**Problem details:**
Retype each entry verbatim. Do not include the images.

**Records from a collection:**
========================
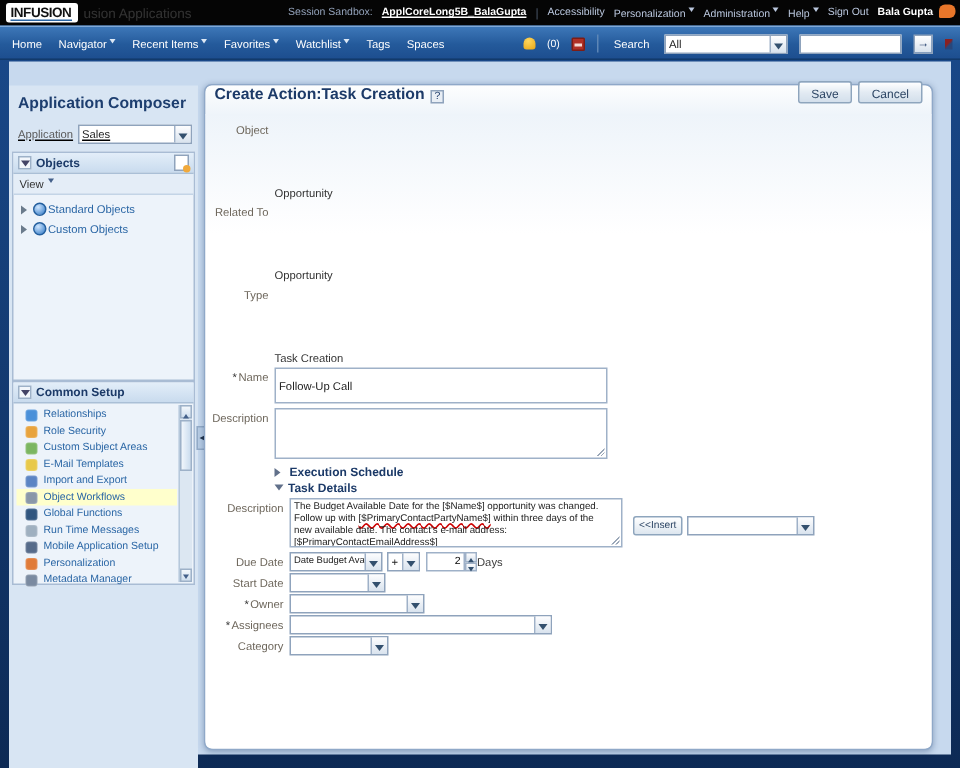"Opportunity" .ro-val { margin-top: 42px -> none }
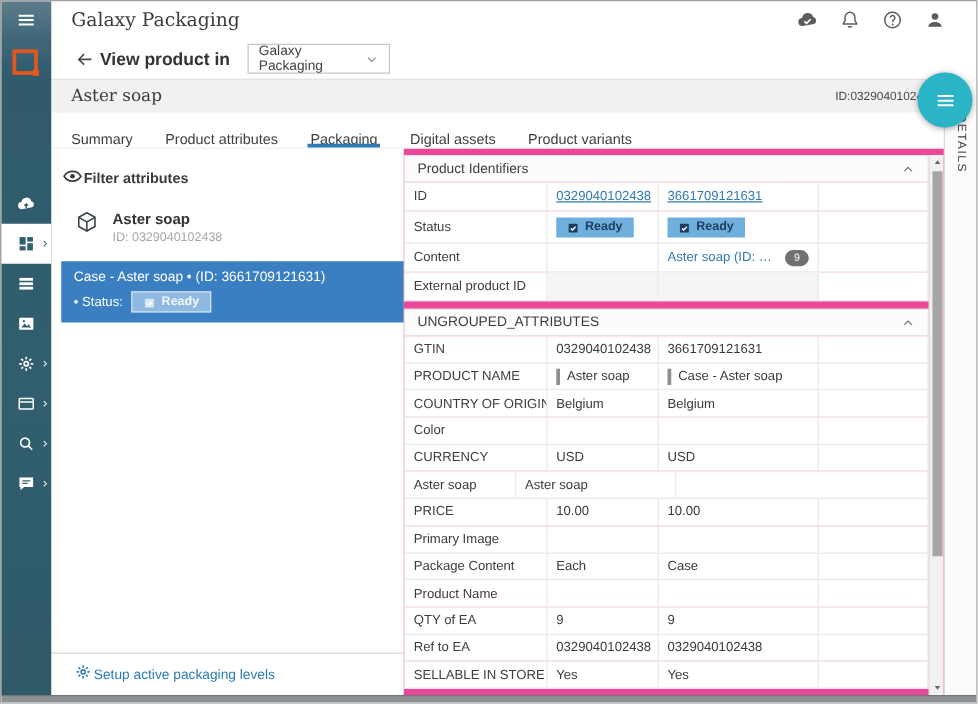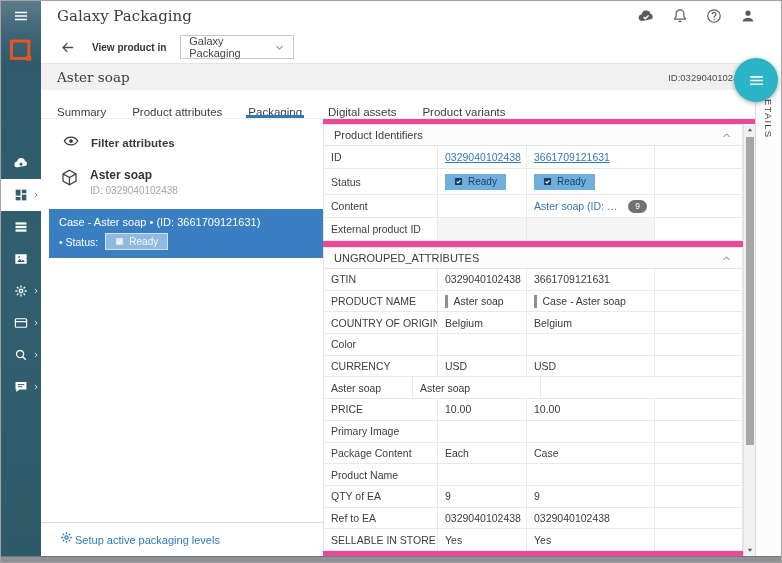"View product in" .nav-label { font-size: 10px -> 14px; margin-left: 16px -> 4px }
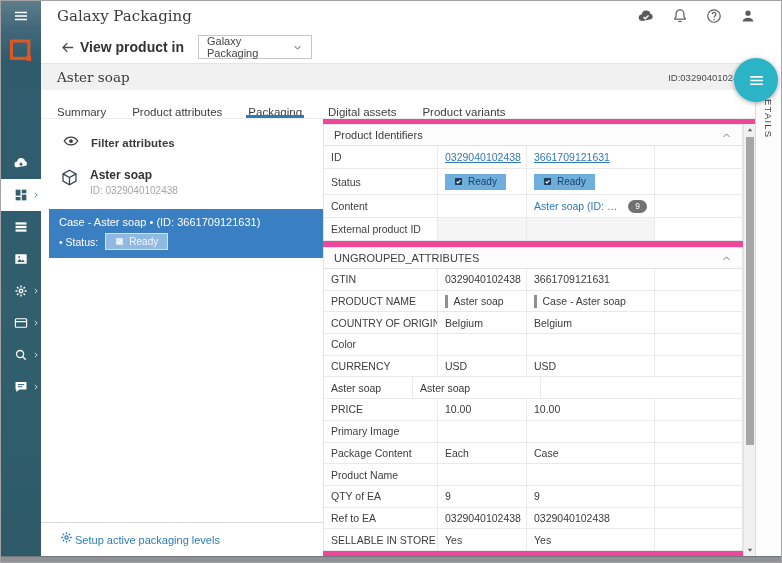"Filter attributes" .filter-row { gap: 11px -> none; padding-left: 21px -> 8px }
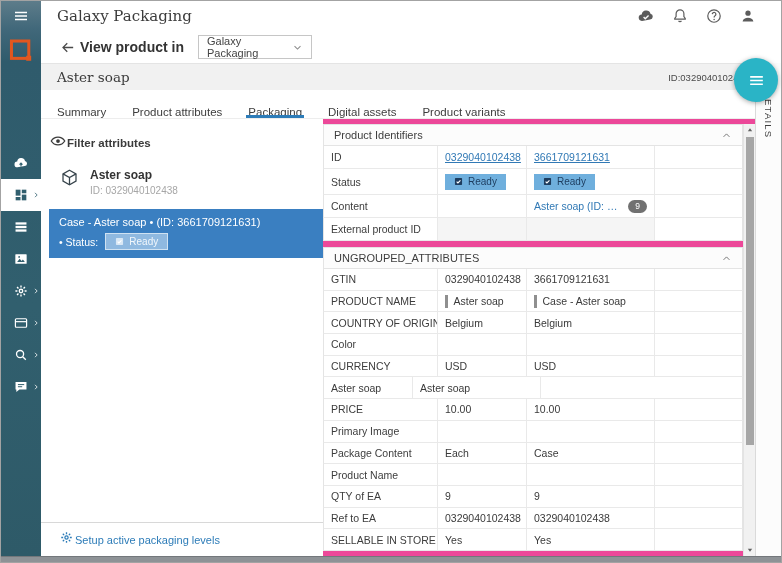"Ready" .badge { align-items: center -> flex-end; font-weight: normal -> bold }
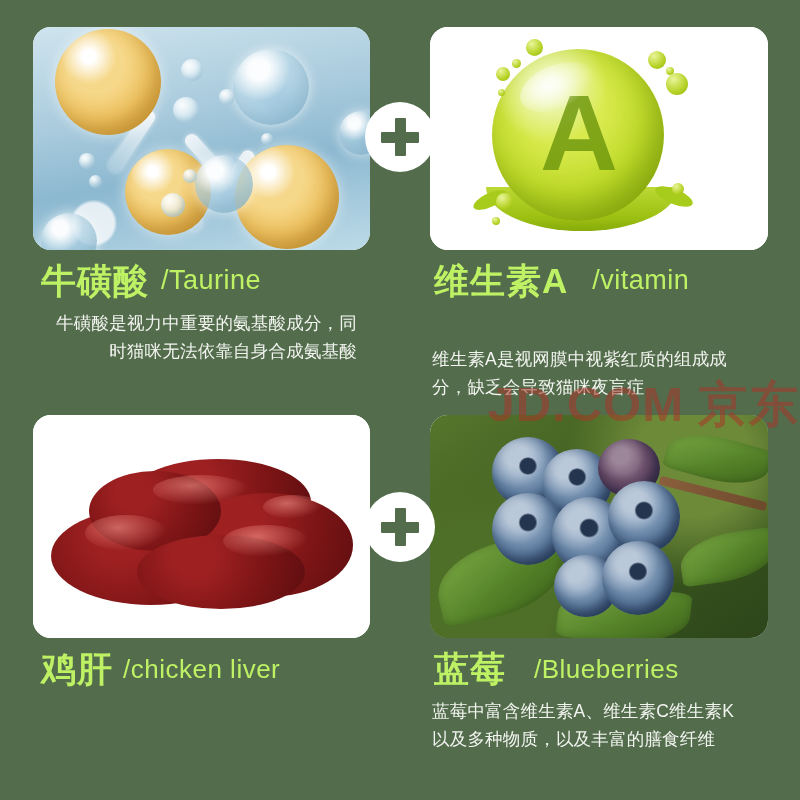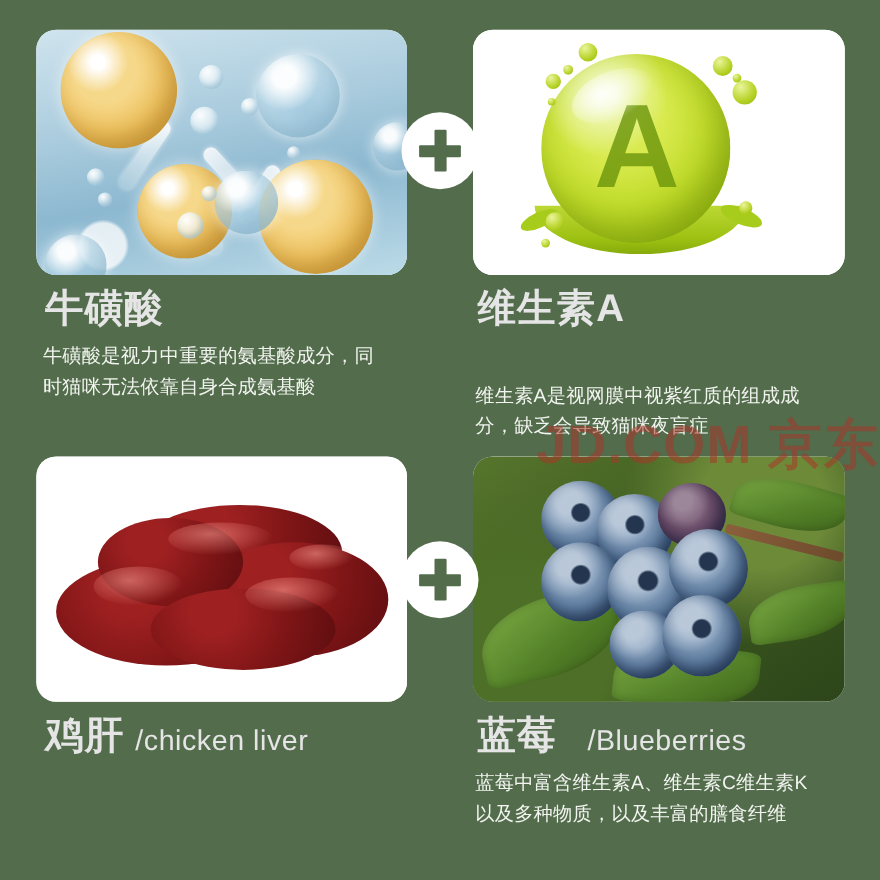"牛磺酸" .title { align-items: flex-end -> center; color: #e5e5e5 -> #bef264 }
========================
**Answer to this task:**
"Opportunity" .ro-val { margin-top: 42px -> none }
"View product in" .nav-label { font-size: 10px -> 14px; margin-left: 16px -> 4px }
"Filter attributes" .filter-row { gap: 11px -> none; padding-left: 21px -> 8px }
"Ready" .badge { align-items: center -> flex-end; font-weight: normal -> bold }
"牛磺酸" .title { align-items: flex-end -> center; color: #e5e5e5 -> #bef264 }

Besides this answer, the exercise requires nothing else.